## Exercise directions
Report, as a single figure, how many lines in the records below include "Sławomir".
++++
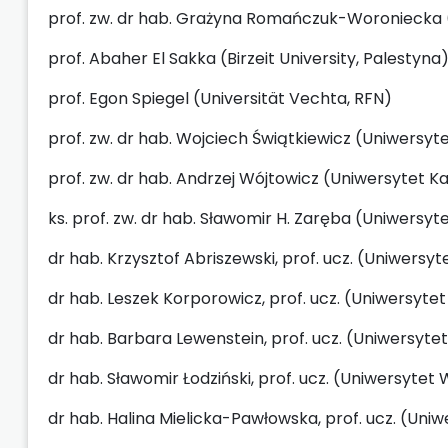
prof. zw. dr hab. Grażyna Romańczuk-Woroniecka 
prof. Abaher El Sakka (Birzeit University, Palestyna
prof. Egon Spiegel (Universität Vechta, RFN)
prof. zw. dr hab. Wojciech Świątkiewicz (Uniwersyt
prof. zw. dr hab. Andrzej Wójtowicz (Uniwersytet
ks. prof. zw. dr hab. Sławomir H. Zaręba (Uniwers
dr hab. Krzysztof Abriszewski, prof. ucz. (Uniwersy
dr hab. Leszek Korporowicz, prof. ucz. (Uniwersy
dr hab. Barbara Lewenstein, prof. ucz. (Uniwersyte
dr hab. Sławomir Łodziński, prof. ucz. (Uniwersytet
dr hab. Halina Mielicka-Pawłowska, prof. ucz. (Un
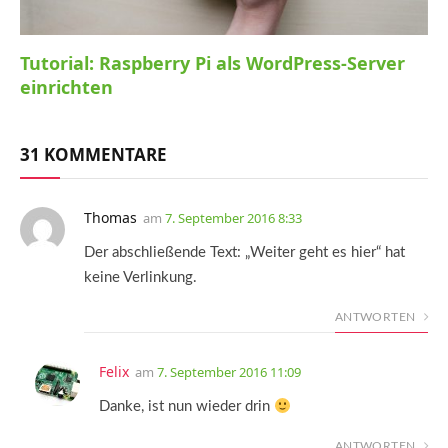
Tutorial: Raspberry Pi als WordPress-Server
einrichten
31 KOMMENTARE
Thomas
am
7. September 2016 8:33
Der abschließende Text: „Weiter geht es hier“ hat
keine Verlinkung.
ANTWORTEN
Felix
am
7. September 2016 11:09
Danke, ist nun wieder drin
ANTWORTEN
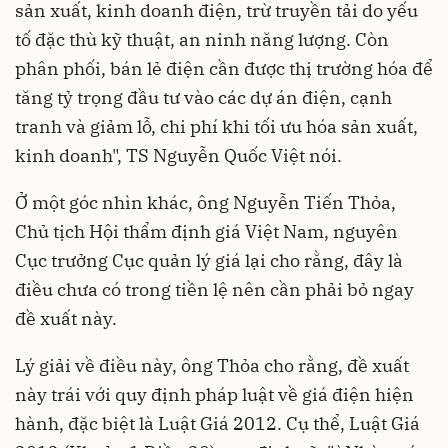
sản xuất, kinh doanh điện, trừ truyền tải do yếu
tố đặc thù kỹ thuật, an ninh năng lượng. Còn
phân phối, bán lẻ điện cần được thị trường hóa để
tăng tỷ trọng đầu tư vào các dự án điện, cạnh
tranh và giảm lỗ, chi phí khi tối ưu hóa sản xuất,
kinh doanh", TS Nguyễn Quốc Việt nói.
Ở một góc nhìn khác, ông Nguyễn Tiến Thỏa,
Chủ tịch Hội thẩm định giá Việt Nam, nguyên
Cục trưởng Cục quản lý giá lại cho rằng, đây là
điều chưa có trong tiền lệ nên cần phải bỏ ngay
đề xuất này.
Lý giải về điều này, ông Thỏa cho rằng, đề xuất
này trái với quy định pháp luật về giá điện hiện
hành, đặc biệt là Luật Giá 2012. Cụ thể, Luật Giá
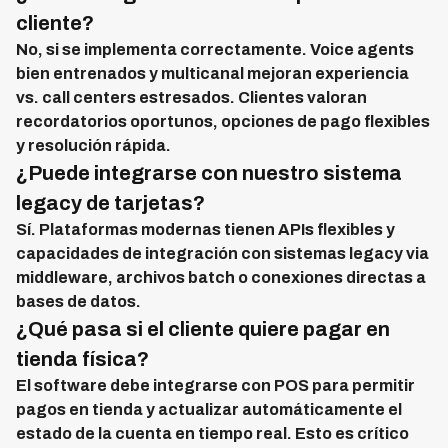
cliente?
No, si se implementa correctamente. Voice agents
bien entrenados y multicanal mejoran experiencia
vs. call centers estresados. Clientes valoran
recordatorios oportunos, opciones de pago flexibles
y resolución rápida.
¿Puede integrarse con nuestro sistema
legacy de tarjetas?
Sí. Plataformas modernas tienen APIs flexibles y
capacidades de integración con sistemas legacy via
middleware, archivos batch o conexiones directas a
bases de datos.
¿Qué pasa si el cliente quiere pagar en
tienda física?
El software debe integrarse con POS para permitir
pagos en tienda y actualizar automáticamente el
estado de la cuenta en tiempo real. Esto es crítico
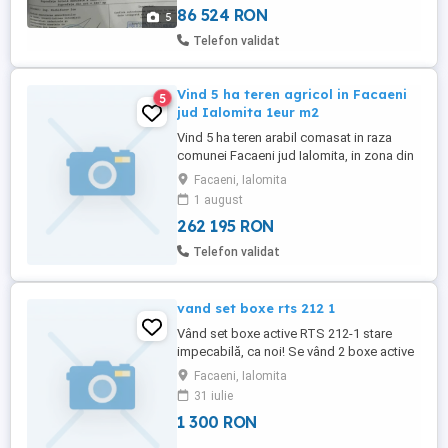
86 524 RON
5
Telefon validat
Vind 5 ha teren agricol in Facaeni
5
jud Ialomita 1eur m2
Vind 5 ha teren arabil comasat in raza
comunei Facaeni jud Ialomita, in zona din
apropiere trece canal irigatii din riul
Facaeni, Ialomita
Borcea. Exista titlu de proprietate, extras
1 august
de carte funciara. Pretul este de 1eur
262 195 RON
metrul patrat.
Telefon validat
vand set boxe rts 212 1
Vând set boxe active RTS 212-1 stare
impecabilă, ca noi! Se vând 2 boxe active
RTS 212-1, cumpărate în 2026, aflate într-o
Facaeni, Ialomita
stare excelentă atât estetic, cât și tehnic.
31 iulie
Au fost folosite foarte puțin, sunt bine
1 300 RON
întreținute și funcționează perfect. Se aud
impecabil, cu un bass puternic, înalte clare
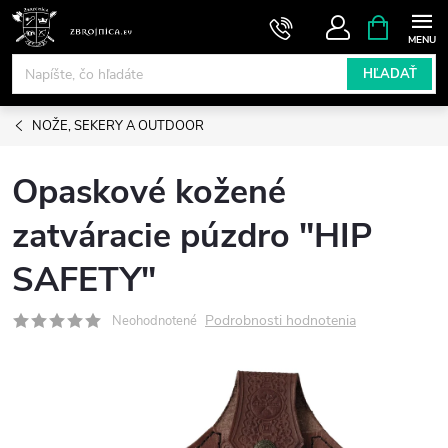
Prejsť
NÁKUPN
KOŠÍK
na
obsah
HĽADAŤ
NOŽE, SEKERY A OUTDOOR
Opaskové kožené
zatváracie púzdro "HIP
SAFETY"
Podrobnosti hodnotenia
Neohodnotené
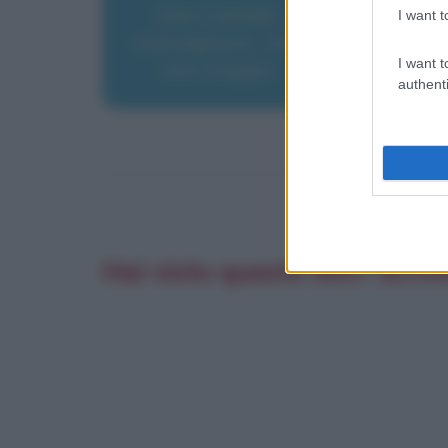
Don Camillo
I want t
monsignore... ma
I want t
non troppo
authenti
Hai visto questo film? Scrivi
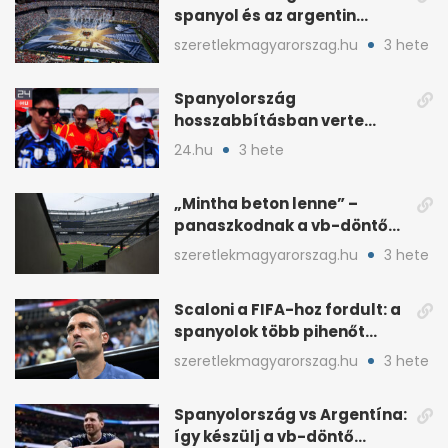
spanyol és az argentin
kezdő, Montiel bekerült
szeretlekmagyarorszag.hu
3 hete
Spanyolország
hosszabbításban verte
Argentínát: Ferran Torres
24.hu
3 hete
döntött
„Mintha beton lenne” –
panaszkodnak a vb-döntő
MetLife-pályájára
szeretlekmagyarorszag.hu
3 hete
Scaloni a FIFA-hoz fordult: a
spanyolok több pihenőt
kaptak a vb-döntőre
szeretlekmagyarorszag.hu
3 hete
Spanyolország vs Argentína:
így készülj a vb-döntő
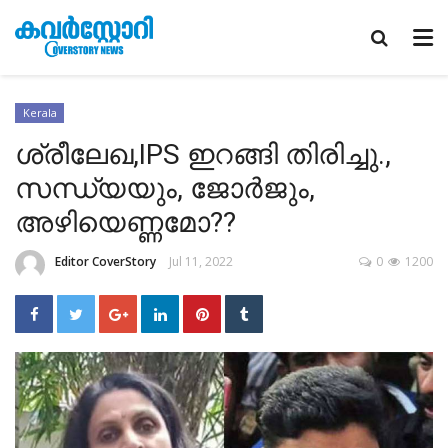
Kerala
ശ്രീലേഖ,IPS ഇറങ്ങി തിരിച്ചു.,
സന്ധ്യയും, ജോർജും,
അഴിയെണ്ണമോ??
Editor CoverStory
Jul 11, 2022
0
1200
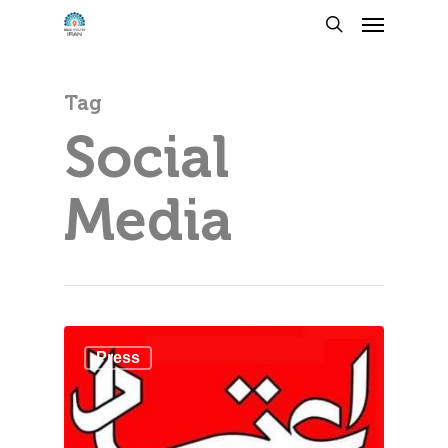
Tag
Social
Media
Press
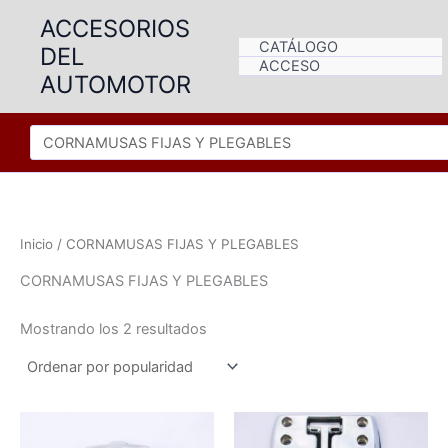
Ir
ACCESORIOS
al
CATÁLOGO
DEL
contenido
ACCESO
AUTOMOTOR
Inicio
/ CORNAMUSAS FIJAS Y PLEGABLES
CORNAMUSAS FIJAS Y PLEGABLES
Ordenado
Mostrando los 2 resultados
por
popularidad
++++
## Task response
2